I looked at what actually llvm_shutdown() does? It frees up JIT stacks,
also if exists perf related resource, using LLVMOrcDisposeInstance() and
LLVMOrcUnregisterPerf(), that were dynamically allocated in
llvm_session_initialize through a JIT library function
LLVMOrcCreateInstance() [1].

It looks like there is no problem in moving llvm_shutdown to either
on_shmem_exit() or on_proc_exit().

[1] - https://llvm.org/doxygen/OrcCBindings_8cpp_source.html

>
> But I also agree that what pg_start_backup() was doing before v13 was
> wrong; that's why I committed
> 303640199d0436c5e7acdf50b837a027b5726594. The only reason I didn't
> back-patch it is because the consequences are so minor I didn't think
> it was worth worrying about. We could, though. I'd be somewhat
> inclined to both do that and also change LLVM to use on_proc_exit() in
> master, but I don't feel super-strongly about it.
>

Patch: v1-0001-Move-llvm_shutdown-to-on_proc_exit-list-from-befo.patch
Moved llvm_shutdown to on_proc_exit() call back list. Request to consider
this change for master, if possible <=13 versions. Basic JIT use cases and
regression tests are working fine with the patch.

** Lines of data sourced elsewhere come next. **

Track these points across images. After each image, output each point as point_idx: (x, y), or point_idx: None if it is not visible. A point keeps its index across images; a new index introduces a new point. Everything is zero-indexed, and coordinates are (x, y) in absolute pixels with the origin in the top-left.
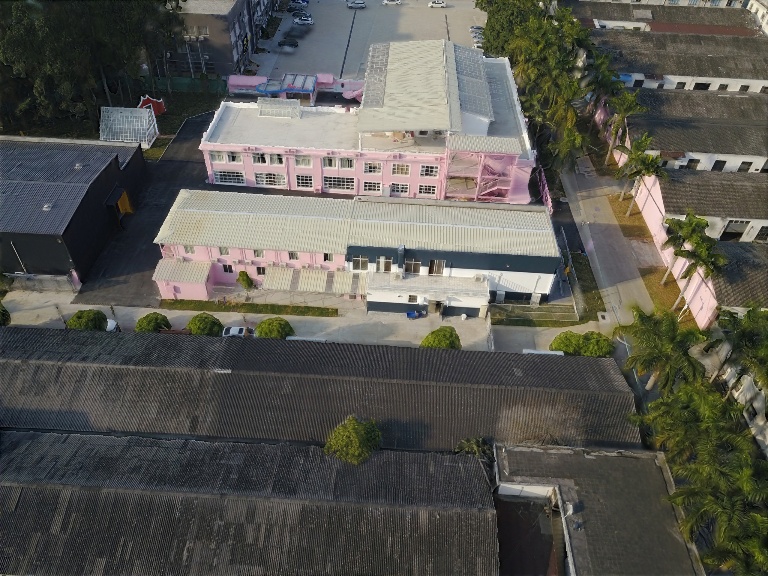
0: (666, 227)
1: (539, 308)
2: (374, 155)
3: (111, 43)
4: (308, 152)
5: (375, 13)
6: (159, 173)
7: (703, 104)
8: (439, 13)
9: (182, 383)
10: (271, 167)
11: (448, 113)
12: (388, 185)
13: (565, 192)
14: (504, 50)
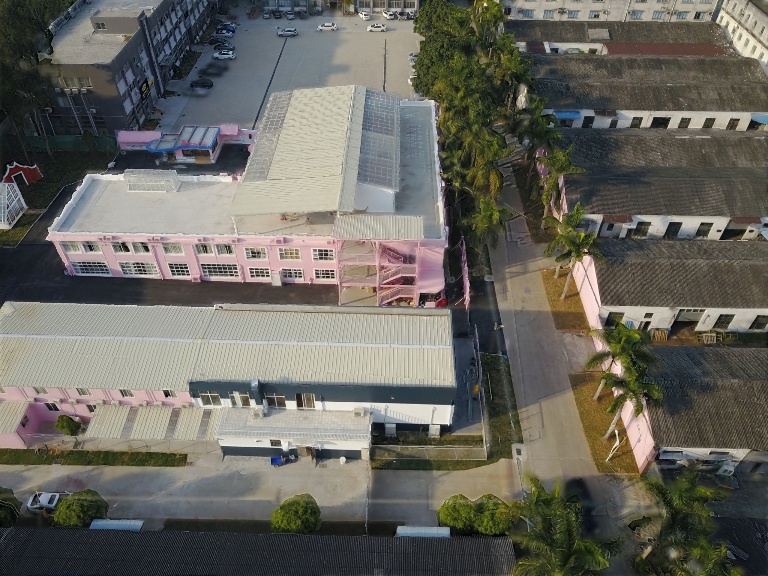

Patches: PG11-0001-Fix-minor-problems-with-non-exclusive-backup-clea.patch
and PG12-0001-Fix-minor-problems-with-non-exclusive-backup-cleanup.patch
Request to consider the commit
303640199d0436c5e7acdf50b837a027b5726594(above two patches are for this
commit) to versions < 13, to fix the abort issue. Please note that the
above two patches have no difference in the code, just I made it applicable
on PG11.

Patch: v1-0001-Modify-cancel_before_shmem_exit-comments.patch
This patch, modifies cancel_before_shmem_exit() function comment to reflect
the safe usage of before_shmem_exit_list callback mechanism and also
removes the point "For simplicity, only the latest entry can be
removed*********" as this gives a meaning that there is still scope for
improvement in cancel_before_shmem_exit() search mechanism.

With Regards,
Bharath Rupireddy.
EnterpriseDB: http://www.enterprisedb.com
From 5fae4b3a046789fb7b54e689c979b01cb322aaf9 Mon Sep 17 00:00:00 2001
From: Bharath Rupireddy <bharath.rupireddy@enterprisedb.com>
Date: Thu, 23 Jul 2020 17:56:21 +0530
Subject: [PATCH v1] Move llvm_shutdown to on_proc_exit list from
 before_shmem_exit.

llvm_shutdown frees up dynamically allocated memory for jit
compilers in a session/backend. Having this as on_proc_exit doesn't
cause any harm.
---
 src/backend/jit/llvm/llvmjit.c | 2 +-
 1 file changed, 1 insertion(+), 1 deletion(-)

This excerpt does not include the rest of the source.